Par suite, un astrophysicien n’a pas à croire aux extraterrestres, il peut postuler cette hypothèse et tenter de trouver des outils pour la vérifier ou bien, il peut rejeter cette hypothèse, ce qui revient surtout à tenter de la réfuter. Il peut aussi suspendre tout jugement et admettre qu’il n’en sait rien.

Cette distinction est essentielle, car si le champ des croyances est ouvert à l’infini (aux fées, aux fantômes, au Père Noël, etc…), le champ des hypothèses lui est conditionné par l’intelligibilité des arguments destinés à confirmer ces hypothèses. Et cette intelligibilité est forcément soumise aux règles de la méthode scientifique (hypothèse, vérification, mesure, énoncé des lois, retour vers l’expérience, confirmation ou réfutation). Et dans l’expression de chaque hypothèse, comme les mathématiciens le font si bien, il est requis qu’il y ait un postulat d’existence.

Règle D – Il ne peut exister une théorie du Réel-1 qui ne pose pas au préalable ce qu’elle considère être son ontologie. Nul n’imagine un instant pouvoir parler du monde, sans… le monde. L’ontologie peut être minimale, – quelques entités tout au plus ou même une entité singulière – mais elle ne peut pas ne pas être postulée comme un point de départ pour développer une théorie, une hypothèse ou une expérimentation. Ce postulat est un principe de méthode qui sert uniquement à la cohérence de la théorie qui en découle. On peut toujours changer le postulat ontologique de départ et, en variant les ontologies, on varie inévitablement les théories qui les portent.

Reste un problème grave, dont souffrent certaines disciplines scientifiques, fortement impactées par le refus de la désignation de toute ontologie, en tant qu’étape première du développement de la théorie. Le positivisme a ainsi nommé « théorie » un système formel (une structure logique et mathématique) dans laquelle on peut «caser » une pluralité d’ontologies différentes. Cette démarche est souvent encore employée par les physiciens spécialistes de mécanique quantique pour des raisons philosophiques et historiques que de nombreux scientifiques ont du mal à maîtriser. La méfiance à l’égard de l’ontologie (qualifiée de « métaphysique » avec une connotation négative) permet alors une floraison d’ontologies, dénuées de toute prise sur l’état d’avancement de la science. Ainsi la méfiance du positivisme classique (depuis Mach jusqu’à la philosophie analytique d’aujourd’hui) s’alimente elle-même. Ayant rejeté les ontologies comme des entités non-nécessaires au développement de la connaissance, on les laisse se développer en dehors de la science établie et sans aucune prise sur elle, entraînant ainsi un déclassement supplémentaire de ces ontologies.
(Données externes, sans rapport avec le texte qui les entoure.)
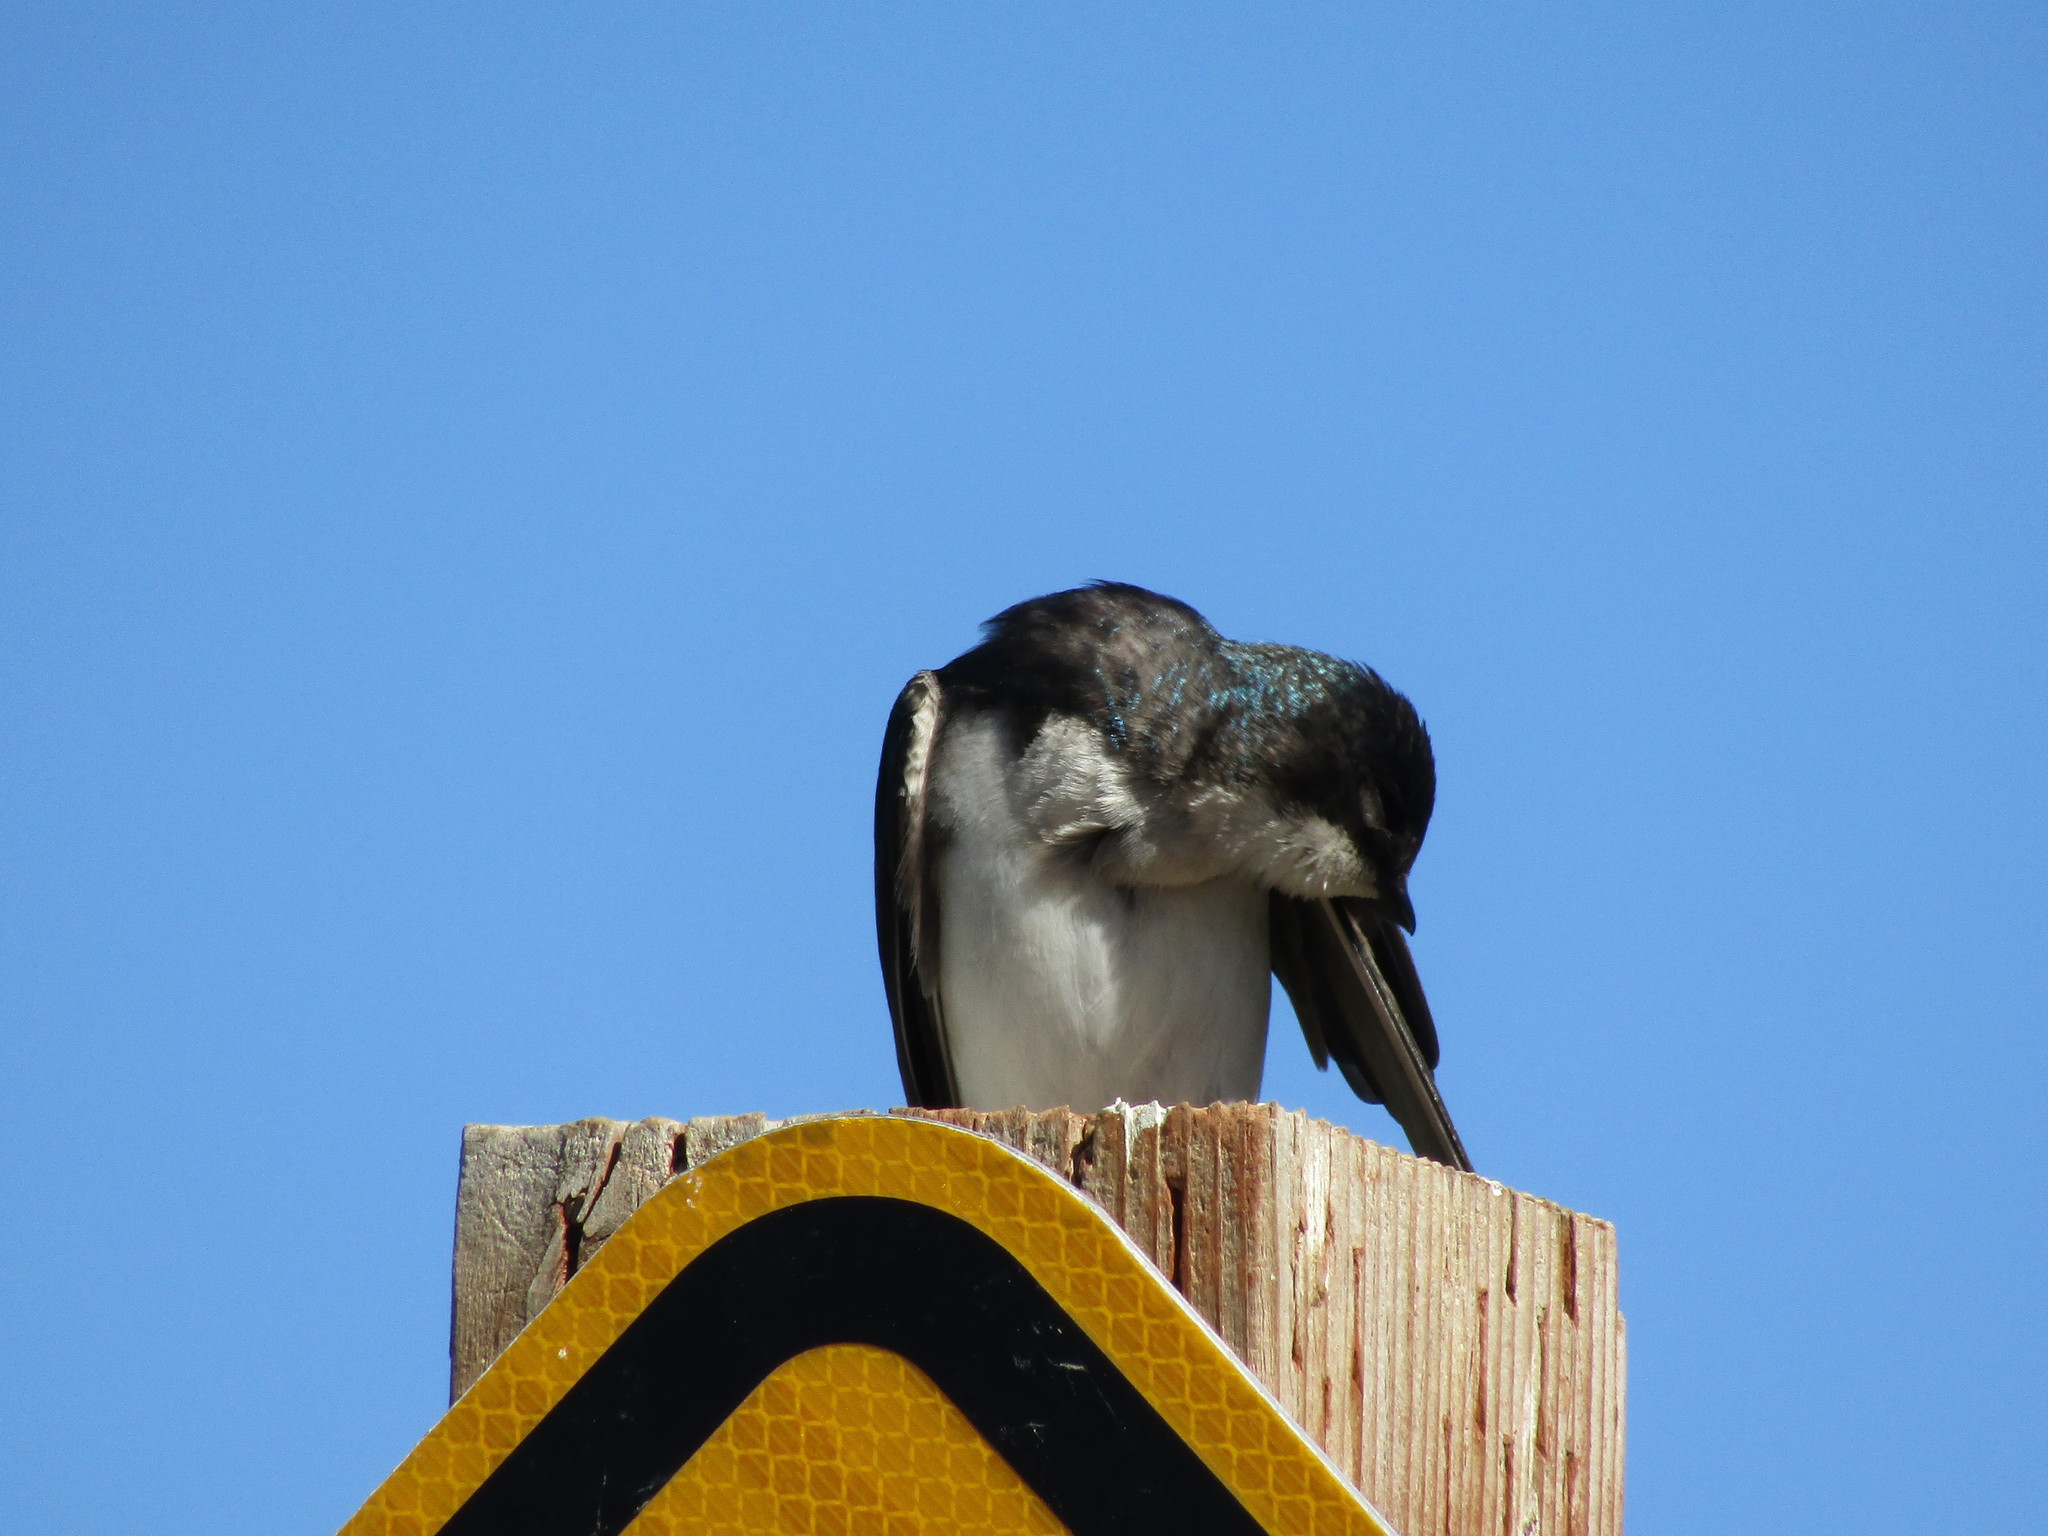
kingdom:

Dans ce cas, le Réel-1 perd sa consistance, et la confusion devient totale entre la Réalité (celle de l’électron par exemple) et la Vérité (celle de l’équation qui le décrit, par exemple).

Concluons sur la notion de « vérité » en insistant sur le fait qu’un consensus (pas plus celui de l’humanité que celui des experts) n’est jamais un critère de vérité. Les millénaires où les humains ont tous consenti à l’idée que la Terre est plate est un exemple du fait qu’une erreur peut être particulièrement tenace. Ce qui nous amène à poser la question des critères de vérité.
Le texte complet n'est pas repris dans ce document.